失語症の方がいる家族さんへ~心安らぐ相手として
失語症になってコミュニケーションが難しくなり、暗い表情をしているご本人を前に、何かできないかなと思う家族さまは非常に多いです。そこで、家族さまにどのような関わりが良いか、そして家族ならではの関りについてお話ししたいと思います。
早く治ってほしい、少しでも喋ってほしいという気持ちはよくわかります。だから「何かしゃべって」「声をだしてみて」と言いたくなるでしょう。責める気持ちでなく励ます気持ちで声をかけているのでしょうが、本人にとって辛いものです。失語症の方は、他人とのコミュニケーションが難しくなることで、非常にストレスを抱えています。打ちひしがれたような気持になり、多くの人が「死にたい」と吐露される場面を見てきました。それほど言葉が話せなくなったことの衝撃は大きいのです。

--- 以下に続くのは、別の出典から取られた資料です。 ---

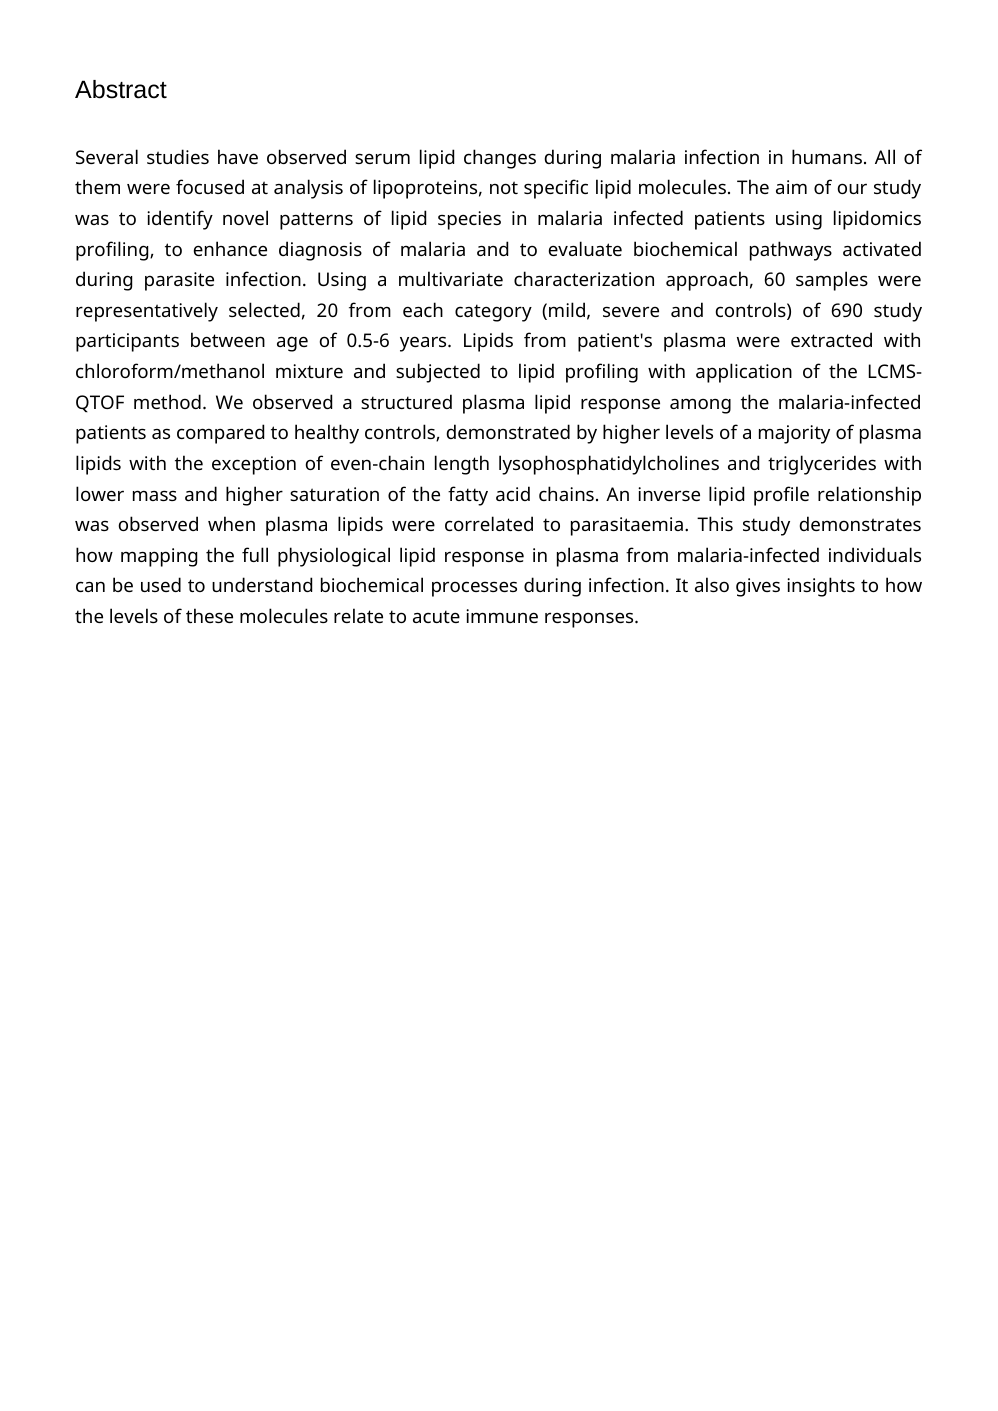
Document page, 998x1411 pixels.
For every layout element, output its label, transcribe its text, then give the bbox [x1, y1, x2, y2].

text Abstract [75, 75, 923, 104]
text Several studies have observed serum lipid changes during malaria infection in humans. All of them were focused at analysis of lipoproteins, not specific lipid molecules. The aim of our study was to identify novel patterns of lipid species in malaria infected patients using lipidomics profiling, to enhance diagnosis of malaria and to evaluate biochemical pathways activated during parasite infection. Using a multivariate characterization approach, 60 samples were representatively selected, 20 from each category (mild, severe and controls) of 690 study participants between age of 0.5-6 years. Lipids from patient's plasma were extracted with chloroform/methanol mixture and subjected to lipid profiling with application of the LCMS-QTOF method. We observed a structured plasma lipid response among the malaria-infected patients as compared to healthy controls, demonstrated by higher levels of a majority of plasma lipids with the exception of even-chain length lysophosphatidylcholines and triglycerides with lower mass and higher saturation of the fatty acid chains. An inverse lipid profile relationship was observed when plasma lipids were correlated to parasitaemia. This study demonstrates how mapping the full physiological lipid response in plasma from malaria-infected individuals can be used to understand biochemical processes during infection. It also gives insights to how the levels of these molecules relate to acute immune responses. [75, 144, 923, 629]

「言葉が話せないくらいで」とか「大丈夫じゃない」とか「助かったんだから」と、励ますつもりで言ってしまうのですが、その言葉がより孤立感を深めてしまうことがあります。
病棟では、同じ入院患者さんとコミュニケーションが取れない、看護師は忙しそうで話しかけるのも躊躇する、言語室では難しい事ばかりされる(これ、辛いですよね・・・)
せめて家族との時間はほっとする時間であってほしいと思います。これまでの会話の速さで話しかけ、「どう思う?」「はっきりと言って」「言葉に出してみて」など、励ます気持ちであっても、避けてほしいものです。家族さんとの会話が、そのような言葉を強いられる、リハビリのようなやりとりになるのであれば、失語症の方は、一体誰と気軽にコミュニケーションをする機会があるのでしょう。じょうずに話せない自分を見たくない、家族の前ではそんな気持ちの強くなる人も少なくないです。
今は言葉にしたくない、わかってほしい、その想いに寄り添ってほしいものです。